La découverte ne contient rien de plus qu’une description du réel tel qu’il nous est donné : mais elle réside dans le passage de la nécessité d’une expérience que nous ne pouvons pas récuser à la nécessité d’un ordre qui nous satisfait.

On peut bien dire de la découverte qu’elle implique une description du réel aussi exacte et aussi fidèle que possible, qui avance sans cesse au-delà de ses limites actuelles et qui ne néglige aucun des éléments du réel, ni les données empiriques, ni les opérations de l’intelligence, ni les relations qui unissent ces données et ces opérations.
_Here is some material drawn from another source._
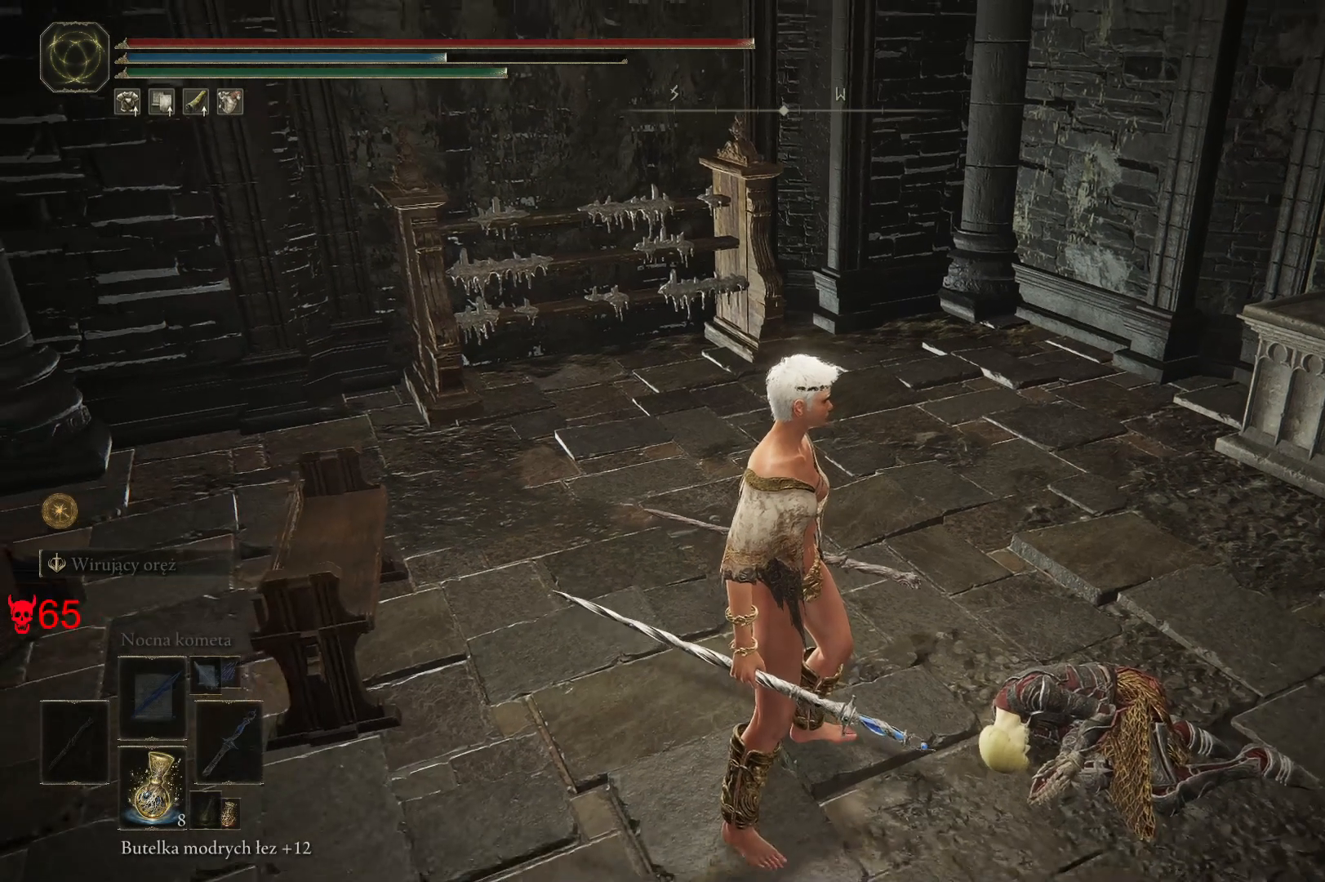
{"keys": [], "mouse": [], "events": []}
Mais il semble qu’on puisse la réduire à la perception de ces relations, parce qu’elle réside moins dans la révélation d’un aspect toujours nouveau du monde que dans celle d’une unité et d’une continuité de l’esprit et du monde. Mais alors, à une nécessité que le monde nous impose dans la pure expérience que nous en avons, se substitue une autre nécessité qui est celle d’un ordre qui donne satisfaction à notre esprit et par lequel les choses nous apparaissent telles que nous ne puissions ni les penser ni les vouloir autres qu’elles ne sont. La découverte porte toujours sur un ordre intelligible qui est tel que l’ordre logique proposé à notre intelligence s’achève dans un ordre moral qu’il appartient à notre action de réaliser.